Work instructions: Set down each of the records below line for line, with every character unchanged.
*** Opening of Data extract ***
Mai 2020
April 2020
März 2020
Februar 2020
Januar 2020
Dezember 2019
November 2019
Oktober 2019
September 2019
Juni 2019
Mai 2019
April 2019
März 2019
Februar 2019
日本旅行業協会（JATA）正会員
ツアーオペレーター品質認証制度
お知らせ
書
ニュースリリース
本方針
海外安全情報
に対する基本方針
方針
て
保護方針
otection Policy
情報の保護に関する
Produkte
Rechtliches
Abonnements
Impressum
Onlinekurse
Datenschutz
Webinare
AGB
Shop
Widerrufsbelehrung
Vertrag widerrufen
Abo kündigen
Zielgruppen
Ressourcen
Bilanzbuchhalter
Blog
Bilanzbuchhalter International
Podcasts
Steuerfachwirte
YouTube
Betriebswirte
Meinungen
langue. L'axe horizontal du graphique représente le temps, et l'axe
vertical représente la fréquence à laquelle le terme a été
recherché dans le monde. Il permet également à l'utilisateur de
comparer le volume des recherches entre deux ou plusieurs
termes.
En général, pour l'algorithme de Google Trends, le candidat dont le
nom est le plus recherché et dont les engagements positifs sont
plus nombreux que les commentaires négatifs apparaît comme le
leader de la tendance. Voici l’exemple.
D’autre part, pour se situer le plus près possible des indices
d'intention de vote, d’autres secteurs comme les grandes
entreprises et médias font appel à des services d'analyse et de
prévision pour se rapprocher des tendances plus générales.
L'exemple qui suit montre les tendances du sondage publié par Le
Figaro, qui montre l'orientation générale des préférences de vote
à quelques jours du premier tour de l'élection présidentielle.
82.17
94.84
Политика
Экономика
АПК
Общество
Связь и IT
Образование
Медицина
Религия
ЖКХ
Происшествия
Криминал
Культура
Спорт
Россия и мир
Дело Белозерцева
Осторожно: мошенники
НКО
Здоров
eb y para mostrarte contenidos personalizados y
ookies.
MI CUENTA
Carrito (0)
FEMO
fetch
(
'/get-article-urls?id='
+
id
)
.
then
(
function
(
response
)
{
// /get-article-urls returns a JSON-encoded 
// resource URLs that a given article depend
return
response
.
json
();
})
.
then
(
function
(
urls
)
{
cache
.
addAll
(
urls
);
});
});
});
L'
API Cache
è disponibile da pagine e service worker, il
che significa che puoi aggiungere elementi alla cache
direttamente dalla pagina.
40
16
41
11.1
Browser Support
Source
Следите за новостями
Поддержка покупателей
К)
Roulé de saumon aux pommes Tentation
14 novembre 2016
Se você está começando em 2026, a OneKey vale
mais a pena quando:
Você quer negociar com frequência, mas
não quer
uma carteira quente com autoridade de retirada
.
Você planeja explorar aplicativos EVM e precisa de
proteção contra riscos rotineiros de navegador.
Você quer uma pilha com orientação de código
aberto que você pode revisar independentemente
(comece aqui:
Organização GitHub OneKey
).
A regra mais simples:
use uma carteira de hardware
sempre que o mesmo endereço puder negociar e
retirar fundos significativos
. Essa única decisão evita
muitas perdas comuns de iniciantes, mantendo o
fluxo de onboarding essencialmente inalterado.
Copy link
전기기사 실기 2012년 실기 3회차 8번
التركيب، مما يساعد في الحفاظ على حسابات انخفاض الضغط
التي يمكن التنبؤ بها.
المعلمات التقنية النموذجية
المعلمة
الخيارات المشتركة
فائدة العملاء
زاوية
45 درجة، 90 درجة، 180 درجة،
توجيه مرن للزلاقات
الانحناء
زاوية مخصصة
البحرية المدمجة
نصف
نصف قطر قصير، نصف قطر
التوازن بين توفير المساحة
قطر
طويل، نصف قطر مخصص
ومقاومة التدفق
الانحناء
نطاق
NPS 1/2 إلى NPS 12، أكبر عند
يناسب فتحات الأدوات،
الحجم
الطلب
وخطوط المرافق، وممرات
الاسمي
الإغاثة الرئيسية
*** Close of Data extract ***
Result of the task:
Mai 2020
April 2020
März 2020
Februar 2020
Januar 2020
Dezember 2019
November 2019
Oktober 2019
September 2019
Juni 2019
Mai 2019
April 2019
März 2019
Februar 2019
日本旅行業協会（JATA）正会員
ツアーオペレーター品質認証制度
お知らせ
書
ニュースリリース
本方針
海外安全情報
に対する基本方針
方針
て
保護方針
otection Policy
情報の保護に関する
Produkte
Rechtliches
Abonnements
Impressum
Onlinekurse
Datenschutz
Webinare
AGB
Shop
Widerrufsbelehrung
Vertrag widerrufen
Abo kündigen
Zielgruppen
Ressourcen
Bilanzbuchhalter
Blog
Bilanzbuchhalter International
Podcasts
Steuerfachwirte
YouTube
Betriebswirte
Meinungen
langue. L'axe horizontal du graphique représente le temps, et l'axe
vertical représente la fréquence à laquelle le terme a été
recherché dans le monde. Il permet également à l'utilisateur de
comparer le volume des recherches entre deux ou plusieurs
termes.
En général, pour l'algorithme de Google Trends, le candidat dont le
nom est le plus recherché et dont les engagements positifs sont
plus nombreux que les commentaires négatifs apparaît comme le
leader de la tendance. Voici l’exemple.
D’autre part, pour se situer le plus près possible des indices
d'intention de vote, d’autres secteurs comme les grandes
entreprises et médias font appel à des services d'analyse et de
prévision pour se rapprocher des tendances plus générales.
L'exemple qui suit montre les tendances du sondage publié par Le
Figaro, qui montre l'orientation générale des préférences de vote
à quelques jours du premier tour de l'élection présidentielle.
82.17
94.84
Политика
Экономика
АПК
Общество
Связь и IT
Образование
Медицина
Религия
ЖКХ
Происшествия
Криминал
Культура
Спорт
Россия и мир
Дело Белозерцева
Осторожно: мошенники
НКО
Здоров
eb y para mostrarte contenidos personalizados y
ookies.
MI CUENTA
Carrito (0)
FEMO
fetch
(
'/get-article-urls?id='
+
id
)
.
then
(
function
(
response
)
{
// /get-article-urls returns a JSON-encoded 
// resource URLs that a given article depend
return
response
.
json
();
})
.
then
(
function
(
urls
)
{
cache
.
addAll
(
urls
);
});
});
});
L'
API Cache
è disponibile da pagine e service worker, il
che significa che puoi aggiungere elementi alla cache
direttamente dalla pagina.
40
16
41
11.1
Browser Support
Source
Следите за новостями
Поддержка покупателей
К)
Roulé de saumon aux pommes Tentation
14 novembre 2016
Se você está começando em 2026, a OneKey vale
mais a pena quando:
Você quer negociar com frequência, mas
não quer
uma carteira quente com autoridade de retirada
.
Você planeja explorar aplicativos EVM e precisa de
proteção contra riscos rotineiros de navegador.
Você quer uma pilha com orientação de código
aberto que você pode revisar independentemente
(comece aqui:
Organização GitHub OneKey
).
A regra mais simples:
use uma carteira de hardware
sempre que o mesmo endereço puder negociar e
retirar fundos significativos
. Essa única decisão evita
muitas perdas comuns de iniciantes, mantendo o
fluxo de onboarding essencialmente inalterado.
Copy link
전기기사 실기 2012년 실기 3회차 8번
التركيب، مما يساعد في الحفاظ على حسابات انخفاض الضغط
التي يمكن التنبؤ بها.
المعلمات التقنية النموذجية
المعلمة
الخيارات المشتركة
فائدة العملاء
زاوية
45 درجة، 90 درجة، 180 درجة،
توجيه مرن للزلاقات
الانحناء
زاوية مخصصة
البحرية المدمجة
نصف
نصف قطر قصير، نصف قطر
التوازن بين توفير المساحة
قطر
طويل، نصف قطر مخصص
ومقاومة التدفق
الانحناء
نطاق
NPS 1/2 إلى NPS 12، أكبر عند
يناسب فتحات الأدوات،
الحجم
الطلب
وخطوط المرافق، وممرات
الاسمي
الإغاثة الرئيسية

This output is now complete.